With dual flash the tone of the shadows can be used to control the mood of the lighting from "dark and hard" to "light and soft". Canon ETTL wireless mades it very easy to control. When first getting my pair of 580ex I did this ratio test where I illuminated both sides of a white binder with my Master Fill and the right side with the Slave Key light:
The Canon ratio numbers represent relative incident strength at the subject, not the net result of the overlap as with the portrait ratio convention. So if when a 1:1 is dialed in what is happening is this:
1:1 Master A
1:0 Slave B
Both lights are adjusted by the metering to reflect the same amount of light in the same areas they overlap and the overlap puts 2x more light there than in the areas only the Master fill hits. An A:B ratio of 1:2 produces a net effect similar to a 3:1 conventional H:S ratio
1:1 Master A
2:0 Slave B
But you will only have control over the ratio if you have control over the direction of your key and fill sources.
One of the reasons the lighting is flat looking in your first attempts is your use of the Stofen cap on your off camera "key" light. The cap bounced the light 360° off the walls and ceiling so you really didn't have very precise control over the modeling your key light was creating.
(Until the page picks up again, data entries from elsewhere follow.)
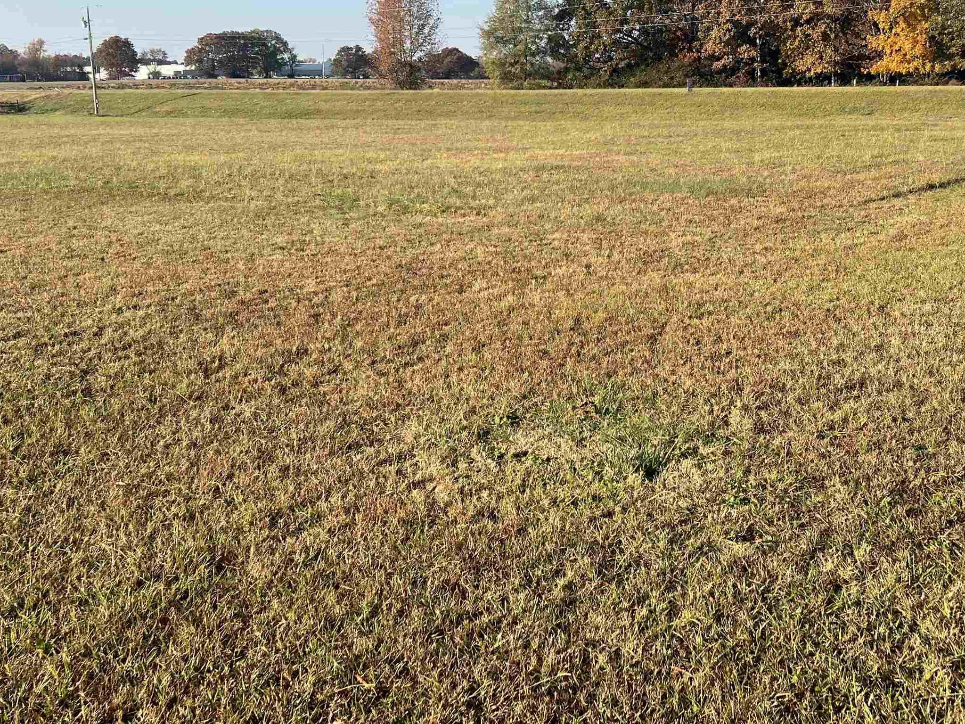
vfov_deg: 36.6
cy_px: 280
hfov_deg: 47.8
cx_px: 540
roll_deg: +1.0
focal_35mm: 39
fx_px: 1087
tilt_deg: -10.7
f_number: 1.5
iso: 50
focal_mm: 5.7
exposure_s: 1/2457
What you will find with experimentation is that when you keep your fill source centered to control the tone of the shadows and overall perception of "softness" you can use more directional key light sources and still get flattering results. Years ago when I learned to shoot weddings with dual flash from Monte Zucker we used direct flash and got flattering results because of the neutral fill.
If you start with very light shadows opened with the centered fill and a A:B = 1:1 ratio you only need to add a small amount of light from the side to create highlights over the those shadows and the net result will look soft if the skin isn't creating any specular reflections from the flashes.
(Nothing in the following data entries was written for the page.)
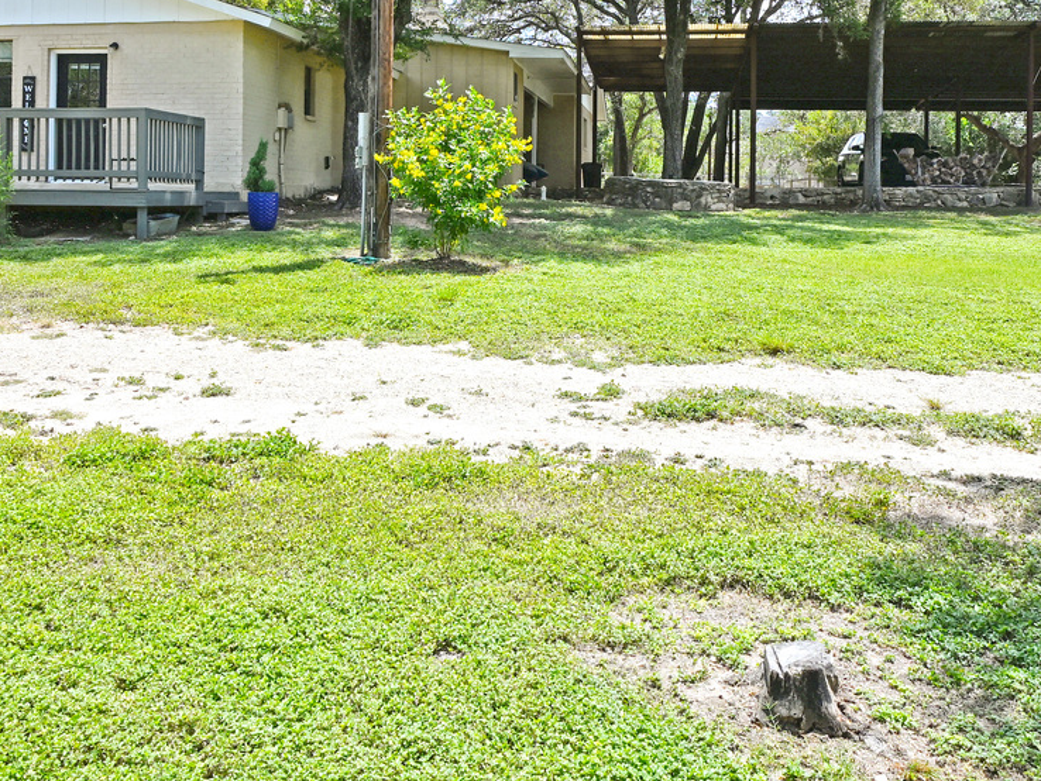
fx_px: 1143
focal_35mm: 38
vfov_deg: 36.2
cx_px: 480
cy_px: 133
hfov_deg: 48.9
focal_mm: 12
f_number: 7.1
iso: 64
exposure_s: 1/200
For your next experiments get rid of the Stofen cap on your key light. First try with direct flash as your key light 45/45 from the nose. Then try with a small but directional modifier like one of my DIY designs you can make out of those white cardboard boxes your presents came in and a stapler using the template here: http://photo.nova.org/DIY 01/ Then try a larger modifier on the key light such as an umbrella, but keep it directional so its not spilling light all over.
If you want to see what the modifier is doing and what spill fill is adding to the mix try the same portrait lighting indoors, then go outside at night where there is no ambient light and nothing to bounce spill. By comparing the indoor and outdoor results you'll understand how better how the use of the StoFen cap is affected by all the light it is bouncing around the space.